◆ **EXERCISE DETAILS**
Filter the entries for lines with the word "zwei".

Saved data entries
• • • •
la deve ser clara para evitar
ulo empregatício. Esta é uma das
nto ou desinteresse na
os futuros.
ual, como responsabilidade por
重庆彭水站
• • • •
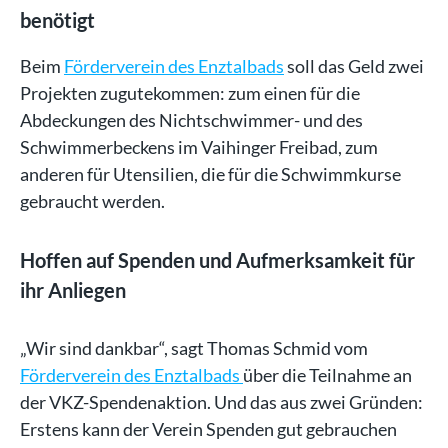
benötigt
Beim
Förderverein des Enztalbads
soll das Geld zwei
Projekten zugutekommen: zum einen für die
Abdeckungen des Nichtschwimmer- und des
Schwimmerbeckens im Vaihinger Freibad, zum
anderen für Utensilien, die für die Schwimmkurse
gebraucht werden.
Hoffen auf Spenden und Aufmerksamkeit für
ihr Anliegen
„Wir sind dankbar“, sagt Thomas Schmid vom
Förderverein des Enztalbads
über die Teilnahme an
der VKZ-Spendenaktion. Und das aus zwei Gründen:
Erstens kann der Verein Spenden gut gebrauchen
• • • •
◆ **EXERCISE OUTPUT**
soll das Geld zwei
der VKZ-Spendenaktion. Und das aus zwei Gründen:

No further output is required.